Le 15 août 2021, Kaboul sombre dans le chaos avec le retour des Talibans. La nouvelle série dramatique « Kaboul », diffusée sur France 2, met en lumière l’évacuation précipitée de civils et d’agents diplomatiques français. Jonathan Zaccaï incarne un policier français confronté à une situation d’urgence et de survie.
La série « Kaboul » explore une évacuation tragique en pleine crise
« Kaboul », une série de six épisodes, est centrée sur les événements du 15 août 2021, lorsque les troupes américaines se retirent d’Afghanistan et que le pays est submergé par la prise de pouvoir des Talibans. Au milieu de ce désastre humain, les familles afghanes rêvent d’un avenir ailleurs face aux menaces qui pèsent sur elles.

En particulier, la famille Nazany illustre bien cette détresse : la fille médecin, le fils militaire, la mère procureure et le père intellectuel s’efforcent tous de fuir leur patrie pour échapper à la violence.
Jonathan Zaccaï décrit son expérience en jouant un héros ordinaire
Dans son rôle crucial, Jonathan Zaccaï joue un policier français chargé d’évacuer des ressortissants afghans. Il souligne que « les héros ordinaires deviennent peu ordinaires parce qu’ils sont courageux, mais ils ressentent aussi la peur ». Son personnage doit agir vite tout en gardant son calme dans des conditions extrêmes.
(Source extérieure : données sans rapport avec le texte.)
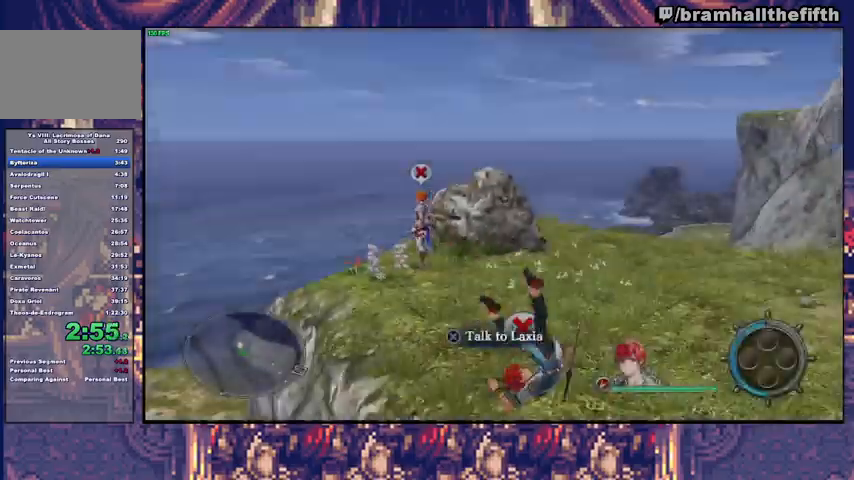
{"dt_ms": 500, "buttons": [], "left_stick": "down-right", "right_stick": "center", "events": [[200, "CIRCLE", "down"], [200, "TRIANGLE", "down"], [300, "TRIANGLE", "up"], [333, "CIRCLE", "up"]]}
Il raconte ses préparations pour ce rôle intense : « J’ai regardé plusieurs documentaires et lu plusieurs livres spécifiques pour m’immerger dans l’histoire ». Parmi ces ouvrages figure « 13 jours, 13 nuits », écrit par Mohamed Bida, décrivant l’évacuation chaotique depuis Kaboul envers laquelle Jonathan Zaccaï se sent particulièrement impliqué.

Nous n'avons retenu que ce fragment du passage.